Another significant application is in processing complex aviation and aircraft parts. For instance, machining centers are utilized with high precision to process wing frames and jet engine impellers.

Furthermore, machining centers find use in large-scale manufacturing processes. For example, gears can be processed with high precision on nine-axis mill-turn CNC machines, or even larger marine diesel engines can be efficiently handled using multiple nine-axis mill-turn CNC machines. And those processes repetitively can continue thousands of times without any problem. Repeatability is the key.

Investing in a Machining Center: Cost Implications

Factors Influencing the Cost of Machining Centers

Machining centers are generally more expensive than CNC routers and CNC lathes. There are several factors contributing to their higher cost. For example, larger-scale machines inherently require more materials, making them more expensive due to their size. Factors like robustness and speed also influence the price of these machines. For instance, if you’re a mold manufacturer, you might require high-speed capabilities, while an automotive parts manufacturer might need a device with medium-speed capabilities and precision.

Another factor is the brand reputation. Even if lesser-known brands produce equally capable machining centers, they might offer their machines at a lower cost than well-known brands, which often price their devices higher due to their established reputation.

Price Ranges for Different Types of Machining Centers

Speaking of price ranges, as previously mentioned, various factors can influence this, but generally, the cost can range from $100,000 to $3 million. To get a clearer picture, you need to determine the nature of your work, its intensity, and associated costs, allowing you to request quotes from machining center manufacturers accordingly. Some machining centers are huge and they need custom construction to set it up, I think the working area of the CNC machine in your workshop should be the first step. Japanese brands like OKUMA and MORI SEIKI specialize in decreasing the footprint of the machining centers they produce, so those machines can work even a smaller workshops.

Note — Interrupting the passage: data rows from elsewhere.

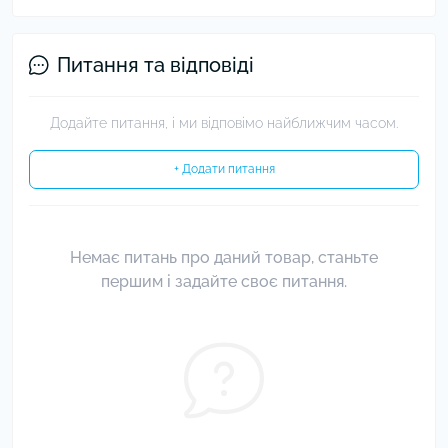
Питання та відповіді
Додайте питання, і ми відповімо найближчим часом.
+ Додати питання
Немає питань про даний товар, станьте
першим і задайте своє питання.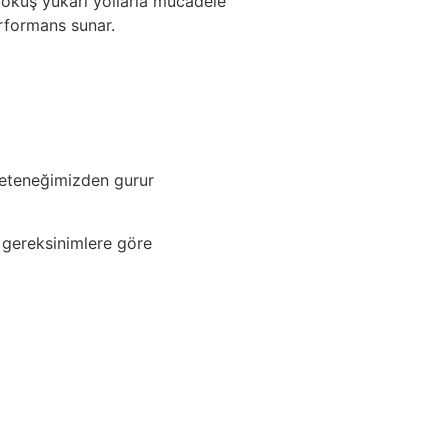
 yokuş yukarı yollarla mücadele
rformans sunar.
e yeteneğimizden gurur
l gereksinimlere göre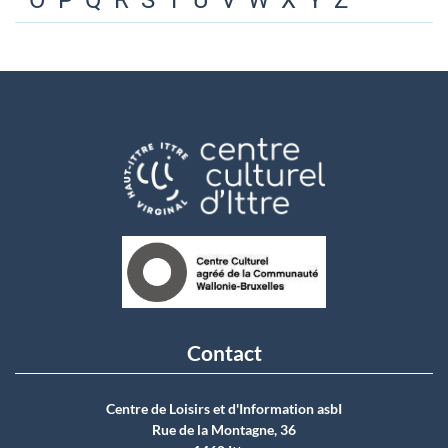
O
P
Q
R
S
T
U
V
W
X
Y
Z
Contact
Centre de Loisirs et d'Information asbI
Rue de la Montagne, 36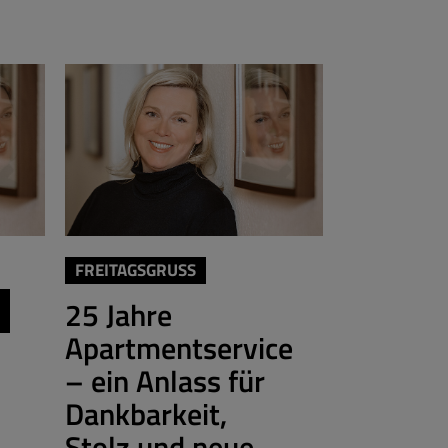
FREITAGSGRUSS
FREITAGSGRU
25 Jahre
Wohin s
Apartmentservice
das Seg
– ein Anlass für
Freitagsgruß 
Dankbarkeit,
Gregorius
Stolz und neue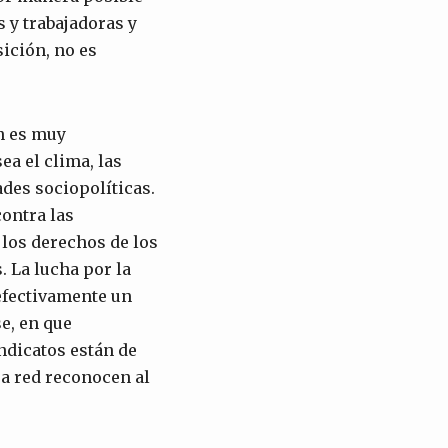
 y trabajadoras y
sición, no es
n es muy
ea el clima, las
ades sociopolíticas.
contra las
 los derechos de los
. La lucha por la
 efectivamente un
e, en que
ndicatos están de
ra red reconocen al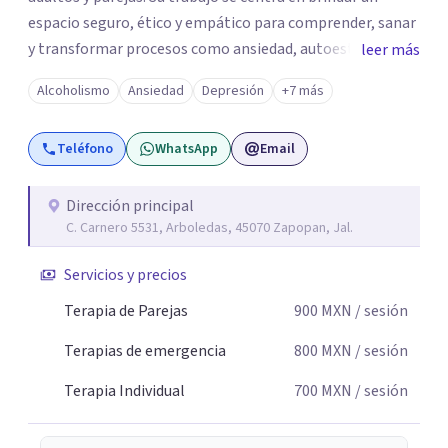
espacio seguro, ético y empático para comprender, sanar
y transformar procesos como ansiedad, autoestima,
leer más
duelos, conflictos familiares y crisis personales.
Alcoholismo
Ansiedad
Depresión
+7 más
Acompaña desde una mirada humana e integral,
favoreciendo el autoconocimiento, la regulación
Teléfono
WhatsApp
Email
emocional y el equilibrio interno. 💖 💕 💫 🔥 🌹 Como
sexóloga, especializada en Sexualidad Humana
consciente, saludable y respetuosa. Acompaña procesos
Dirección principal
C. Carnero 5531, Arboledas, 45070 Zapopan, Jal.
relacionados con identidad sexual, educación sexual,
placer, vínculos afectivos, comunicación íntima y
Servicios y precios
sanación de la historia sexual personal. Su enfoque
integra cuerpo, emociones y conciencia, promoviendo
Terapia de Parejas
900
MXN
/ sesión
una vivencia de la sexualidad libre de culpa y en armonía
Terapias de emergencia
800
MXN
/ sesión
con el bienestar emocional. ✨ “Acompaño el alma a
sanar, recordando el equilibrio entre mente, cuerpo,
Terapia Individual
700
MXN
/ sesión
emociones y energía, desde una presencia amorosa y
consciente.” 💫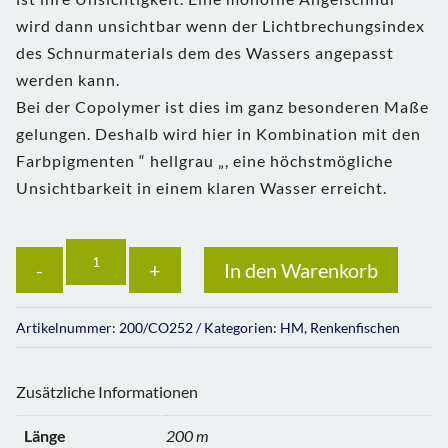
wird dann unsichtbar wenn der Lichtbrechungsindex
des Schnurmaterials dem des Wassers angepasst
werden kann.
Bei der Copolymer ist dies im ganz besonderen Maße
gelungen. Deshalb wird hier in Kombination mit den
Farbpigmenten “ hellgrau „, eine höchstmögliche
Unsichtbarkeit in einem klaren Wasser erreicht.
Anzahl
In den Warenkorb
Artikelnummer:
200/CO252
Kategorien:
HM
,
Renkenfischen
Zusätzliche Informationen
Länge
200 m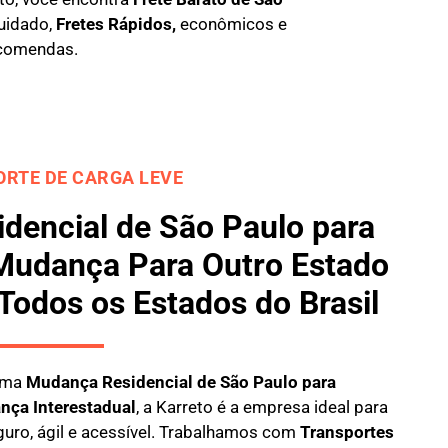
uidado,
Fretes Rápidos,
econômicos e
comendas.
RTE DE CARGA LEVE
dencial de São Paulo para
Mudança Para Outro Estado
 Todos os Estados do Brasil
 uma
M
udança Residencial de São Paulo para
nça Interestadual
, a
Karreto
é a empresa ideal para
guro, ágil e acessível. Trabalhamos com
Transportes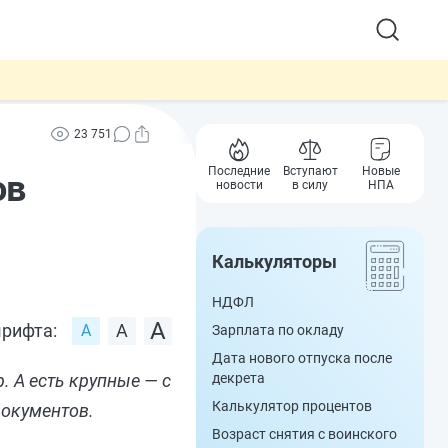
23 751
Последние
Вступают
Новые
ов
новости
в силу
НПА
Калькуляторы
НДФЛ
рифта:
Зарплата по окладу
Дата нового отпуска после
. А есть крупные — с
декрета
Калькулятор процентов
документов.
Возраст снятия с воинского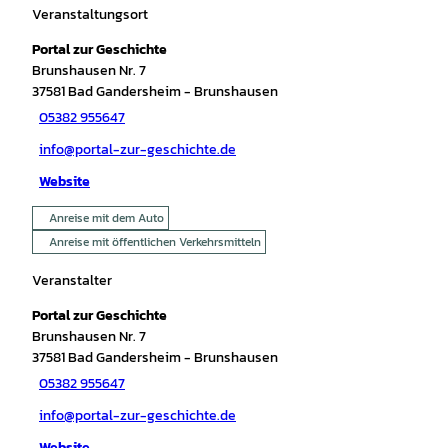
Veranstaltungsort
Portal zur Geschichte
Brunshausen Nr. 7
37581
Bad Gandersheim
- Brunshausen
05382 955647
info@portal-zur-geschichte.de
Website
Anreise mit dem Auto
Anreise mit öffentlichen Verkehrsmitteln
Veranstalter
Portal zur Geschichte
Brunshausen Nr. 7
37581
Bad Gandersheim
- Brunshausen
05382 955647
info@portal-zur-geschichte.de
Website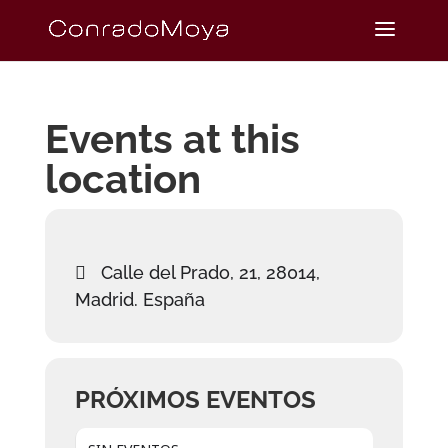
Events at this
location
Calle del Prado, 21, 28014,
Madrid. España
PRÓXIMOS EVENTOS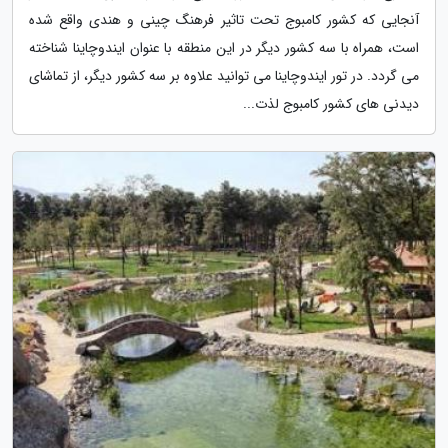
آنجایی که کشور کامبوج تحت تاثیر فرهنگ چینی و هندی واقع شده
است، همراه با سه کشور دیگر در این منطقه با عنوان ایندوچاینا شناخته
می گردد. در تور ایندوچاینا می توانید علاوه بر سه کشور دیگر، از تماشای
دیدنی های کشور کامبوج لذت...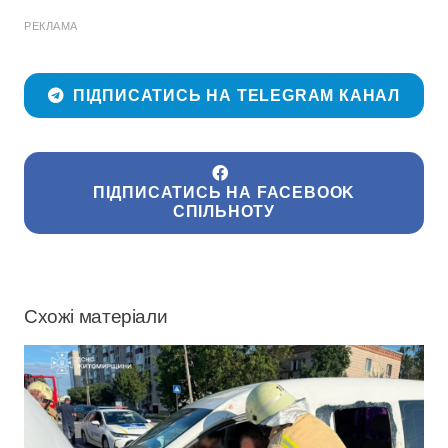
РЕКЛАМА
ПІДПИСАТИСЬ НА TELEGRAM КАНАЛ
ПІДПИСАТИСЬ НА FACEBOOK
СПІЛЬНОТУ
Схожі матеріали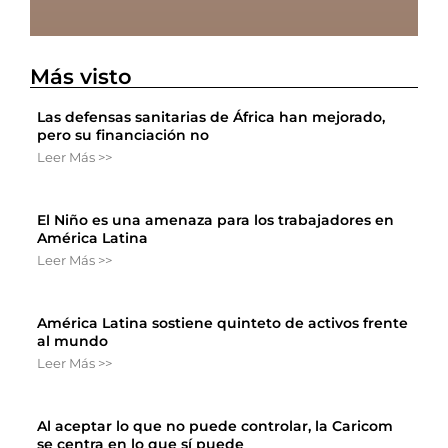
Más visto
Las defensas sanitarias de África han mejorado,
pero su financiación no
Leer Más >>
El Niño es una amenaza para los trabajadores en
América Latina
Leer Más >>
América Latina sostiene quinteto de activos frente
al mundo
Leer Más >>
Al aceptar lo que no puede controlar, la Caricom
se centra en lo que sí puede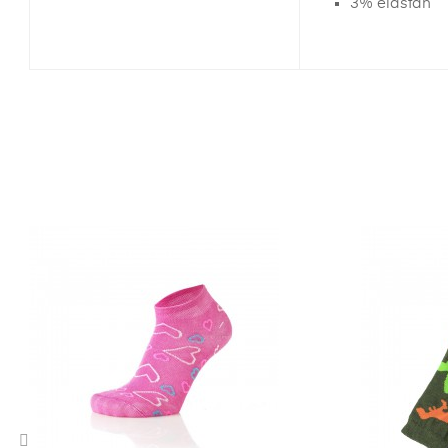
3% elastan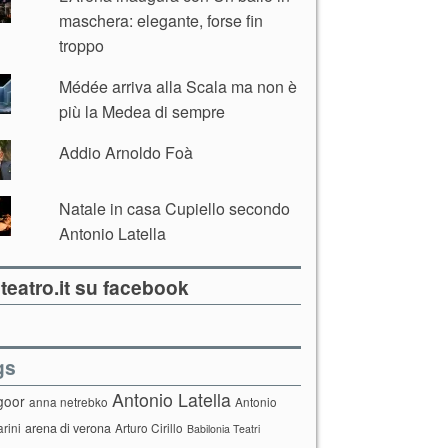
maschera: elegante, forse fin
troppo
Médée arriva alla Scala ma non è
più la Medea di sempre
Addio Arnoldo Foà
Natale in casa Cupiello secondo
Antonio Latella
teatro.it su facebook
gs
Antonio Latella
goor
anna netrebko
Antonio
arini
arena di verona
Arturo Cirillo
Babilonia Teatri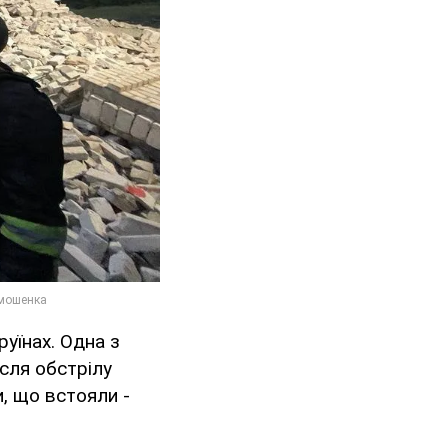
руїнах. Одна з
ісля обстрілу
и, що встояли -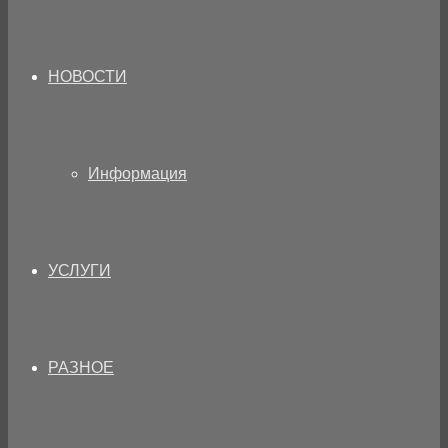
НОВОСТИ
Информация
УСЛУГИ
РАЗНОЕ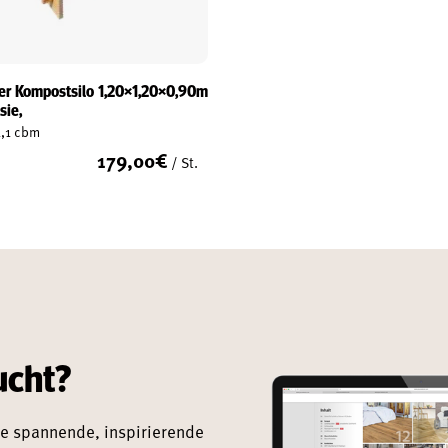
er Kompostsilo 1,20×1,20×0,90m
sie,
1,1 cbm
179,00
€
/ St.
ucht?
e spannende, inspirierende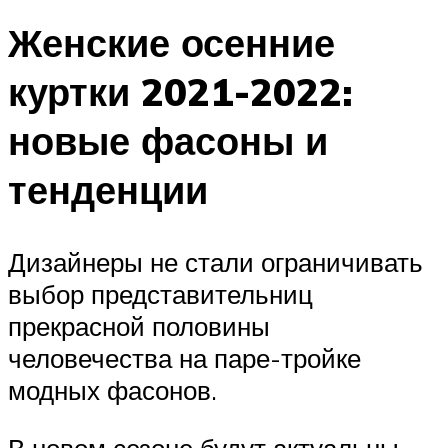
Женские осенние
куртки 2021-2022:
новые фасоны и
тенденции
Дизайнеры не стали ограничивать
выбор представительниц
прекрасной половины
человечества на паре-тройке
модных фасонов.
В новом сезоне будут актуальны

I put here the current pricing from the well-known Haas brand:

Horizontal Machining Center price: Haas, EC-400, Starting at US$209,995

Vertical Machining Center price: Haas, VF-3, Starting at US$75,195

Universal Machining Center price: Haas, EC-1600ZT-5AX, Starting at US$438,995

FQA for HMC, VMC, UMC Machines

Conclusion

Machining centers represent one of the prime areas where advancements in CNC technology are most commonly seen. These machining centers bring together various conveniences. Some of them are such as easing operations, simplifying programming, and facilitating processes. As you can imagine, ongoing developments and improvements are inevitable, and newer machining centers will undoubtedly include further advancements in CNC technology. CNC technology will evolve to achieve even greater heights in efficiency and performance.